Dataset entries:
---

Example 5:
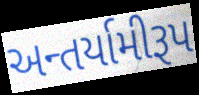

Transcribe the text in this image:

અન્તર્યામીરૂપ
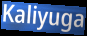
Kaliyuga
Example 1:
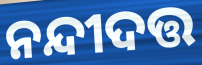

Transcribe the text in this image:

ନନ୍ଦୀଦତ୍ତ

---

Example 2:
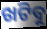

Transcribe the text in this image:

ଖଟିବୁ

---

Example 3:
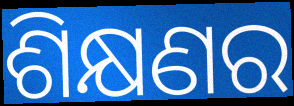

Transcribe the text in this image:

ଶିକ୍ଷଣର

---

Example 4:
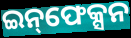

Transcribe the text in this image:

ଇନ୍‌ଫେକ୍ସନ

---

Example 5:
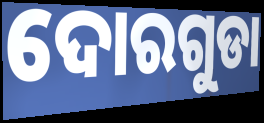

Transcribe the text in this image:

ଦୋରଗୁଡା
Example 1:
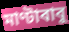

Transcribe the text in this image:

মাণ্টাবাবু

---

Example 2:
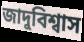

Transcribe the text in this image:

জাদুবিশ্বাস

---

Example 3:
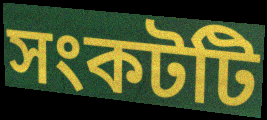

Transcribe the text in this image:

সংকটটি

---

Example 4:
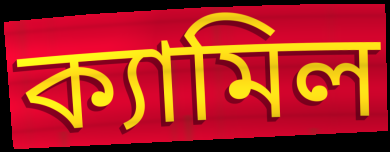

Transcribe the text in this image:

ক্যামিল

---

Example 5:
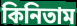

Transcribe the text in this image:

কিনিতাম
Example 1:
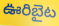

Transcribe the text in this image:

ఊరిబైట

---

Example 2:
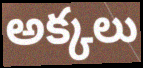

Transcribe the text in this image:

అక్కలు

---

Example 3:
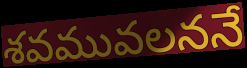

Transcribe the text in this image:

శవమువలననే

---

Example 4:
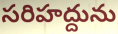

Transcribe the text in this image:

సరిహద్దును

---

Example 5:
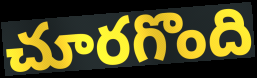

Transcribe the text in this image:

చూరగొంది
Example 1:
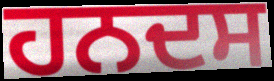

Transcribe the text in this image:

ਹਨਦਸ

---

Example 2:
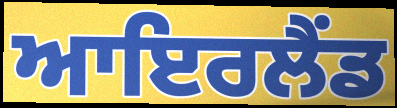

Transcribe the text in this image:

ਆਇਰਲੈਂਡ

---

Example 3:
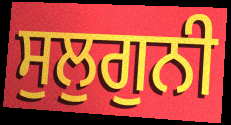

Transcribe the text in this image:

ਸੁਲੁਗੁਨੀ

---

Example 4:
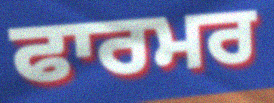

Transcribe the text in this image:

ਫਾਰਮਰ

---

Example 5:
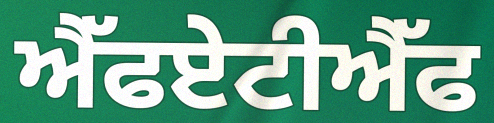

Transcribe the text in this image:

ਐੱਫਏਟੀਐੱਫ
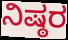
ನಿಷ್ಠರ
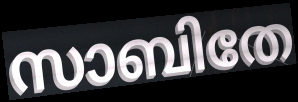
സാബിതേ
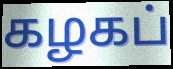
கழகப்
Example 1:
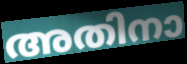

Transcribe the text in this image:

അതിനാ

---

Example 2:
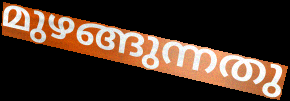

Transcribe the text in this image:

*Task details:*
Write out all the entries precisely as given, omitting each image.

*Response below:*
---

Example 5:

Transcribe the text in this image:

અન્તર્યામીરૂપ
Kaliyuga
Example 1:

Transcribe the text in this image:

ନନ୍ଦୀଦତ୍ତ

---

Example 2:

Transcribe the text in this image:

ଖଟିବୁ

---

Example 3:

Transcribe the text in this image:

ଶିକ୍ଷଣର

---

Example 4:

Transcribe the text in this image:

ଇନ୍‌ଫେକ୍ସନ

---

Example 5:

Transcribe the text in this image:

ଦୋରଗୁଡା
Example 1:

Transcribe the text in this image:

মাণ্টাবাবু

---

Example 2:

Transcribe the text in this image:

জাদুবিশ্বাস

---

Example 3:

Transcribe the text in this image:

সংকটটি

---

Example 4:

Transcribe the text in this image:

ক্যামিল

---

Example 5:

Transcribe the text in this image:

কিনিতাম
Example 1:

Transcribe the text in this image:

ఊరిబైట

---

Example 2:

Transcribe the text in this image:

అక్కలు

---

Example 3:

Transcribe the text in this image:

శవమువలననే

---

Example 4:

Transcribe the text in this image:

సరిహద్దును

---

Example 5:

Transcribe the text in this image:

చూరగొంది
Example 1:

Transcribe the text in this image:

ਹਨਦਸ

---

Example 2:

Transcribe the text in this image:

ਆਇਰਲੈਂਡ

---

Example 3:

Transcribe the text in this image:

ਸੁਲੁਗੁਨੀ

---

Example 4:

Transcribe the text in this image:

ਫਾਰਮਰ

---

Example 5:

Transcribe the text in this image:

ਐੱਫਏਟੀਐੱਫ
ನಿಷ್ಠರ
സാബിതേ
கழகப்
Example 1:

Transcribe the text in this image:

അതിനാ

---

Example 2:

Transcribe the text in this image:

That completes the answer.